## Work to be completed
Pick out every line in the records below that contains the string "kern", and copy each of those lines unchanged.

## Data supplied
--------------------

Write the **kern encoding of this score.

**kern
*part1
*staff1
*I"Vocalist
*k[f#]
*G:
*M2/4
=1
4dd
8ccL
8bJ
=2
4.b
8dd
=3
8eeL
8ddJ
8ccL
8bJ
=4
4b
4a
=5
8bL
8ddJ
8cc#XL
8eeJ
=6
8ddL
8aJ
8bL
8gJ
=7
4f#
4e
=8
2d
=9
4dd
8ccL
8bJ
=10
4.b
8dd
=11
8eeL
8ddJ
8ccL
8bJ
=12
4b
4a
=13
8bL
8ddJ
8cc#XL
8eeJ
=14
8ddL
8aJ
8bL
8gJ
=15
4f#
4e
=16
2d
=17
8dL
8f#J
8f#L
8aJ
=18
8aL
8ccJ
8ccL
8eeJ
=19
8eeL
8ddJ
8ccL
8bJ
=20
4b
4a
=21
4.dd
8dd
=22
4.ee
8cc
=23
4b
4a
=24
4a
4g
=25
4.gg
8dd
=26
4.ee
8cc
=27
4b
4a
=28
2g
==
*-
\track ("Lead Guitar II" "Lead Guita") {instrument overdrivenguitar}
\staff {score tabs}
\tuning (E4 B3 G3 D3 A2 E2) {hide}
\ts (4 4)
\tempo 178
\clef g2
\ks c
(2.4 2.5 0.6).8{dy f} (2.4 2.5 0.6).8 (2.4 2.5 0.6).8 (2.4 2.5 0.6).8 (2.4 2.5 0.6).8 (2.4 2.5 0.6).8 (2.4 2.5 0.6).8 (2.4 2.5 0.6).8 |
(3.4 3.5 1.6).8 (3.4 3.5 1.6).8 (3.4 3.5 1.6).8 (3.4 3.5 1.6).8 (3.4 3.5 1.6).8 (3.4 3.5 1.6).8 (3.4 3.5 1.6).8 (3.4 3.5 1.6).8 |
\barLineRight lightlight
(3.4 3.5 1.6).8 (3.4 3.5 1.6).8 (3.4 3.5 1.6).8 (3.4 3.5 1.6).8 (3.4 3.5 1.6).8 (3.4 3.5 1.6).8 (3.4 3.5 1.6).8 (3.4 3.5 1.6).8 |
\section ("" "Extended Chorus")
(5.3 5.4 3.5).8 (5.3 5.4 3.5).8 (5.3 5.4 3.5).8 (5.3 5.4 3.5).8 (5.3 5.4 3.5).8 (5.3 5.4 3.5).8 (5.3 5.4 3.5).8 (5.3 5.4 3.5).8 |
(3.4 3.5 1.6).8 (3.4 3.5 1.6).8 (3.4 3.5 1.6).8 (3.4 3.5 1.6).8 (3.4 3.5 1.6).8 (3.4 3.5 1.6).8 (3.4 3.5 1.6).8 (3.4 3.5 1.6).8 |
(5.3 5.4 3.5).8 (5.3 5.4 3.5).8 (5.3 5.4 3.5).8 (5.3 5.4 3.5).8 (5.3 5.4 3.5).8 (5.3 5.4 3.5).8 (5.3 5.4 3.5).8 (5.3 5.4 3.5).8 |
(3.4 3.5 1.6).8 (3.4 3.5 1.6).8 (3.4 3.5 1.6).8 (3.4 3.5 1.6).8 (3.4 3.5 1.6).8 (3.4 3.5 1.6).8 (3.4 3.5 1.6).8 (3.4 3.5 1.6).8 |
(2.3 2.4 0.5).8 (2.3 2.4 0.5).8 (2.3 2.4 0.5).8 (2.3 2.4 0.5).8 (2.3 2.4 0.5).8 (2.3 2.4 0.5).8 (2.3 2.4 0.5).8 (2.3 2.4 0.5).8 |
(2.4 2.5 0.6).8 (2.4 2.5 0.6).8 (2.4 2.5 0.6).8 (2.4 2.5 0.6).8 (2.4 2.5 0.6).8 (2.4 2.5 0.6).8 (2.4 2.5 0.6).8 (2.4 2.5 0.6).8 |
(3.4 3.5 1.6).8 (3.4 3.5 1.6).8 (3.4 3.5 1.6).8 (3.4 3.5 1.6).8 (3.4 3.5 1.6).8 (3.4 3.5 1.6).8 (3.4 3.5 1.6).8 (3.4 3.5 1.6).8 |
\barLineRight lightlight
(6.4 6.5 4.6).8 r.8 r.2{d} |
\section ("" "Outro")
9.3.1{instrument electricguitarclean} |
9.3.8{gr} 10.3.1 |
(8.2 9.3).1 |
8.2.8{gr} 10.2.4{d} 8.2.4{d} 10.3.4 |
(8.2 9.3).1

--------------------

## Written reply
Write the **kern encoding of this score.
**kern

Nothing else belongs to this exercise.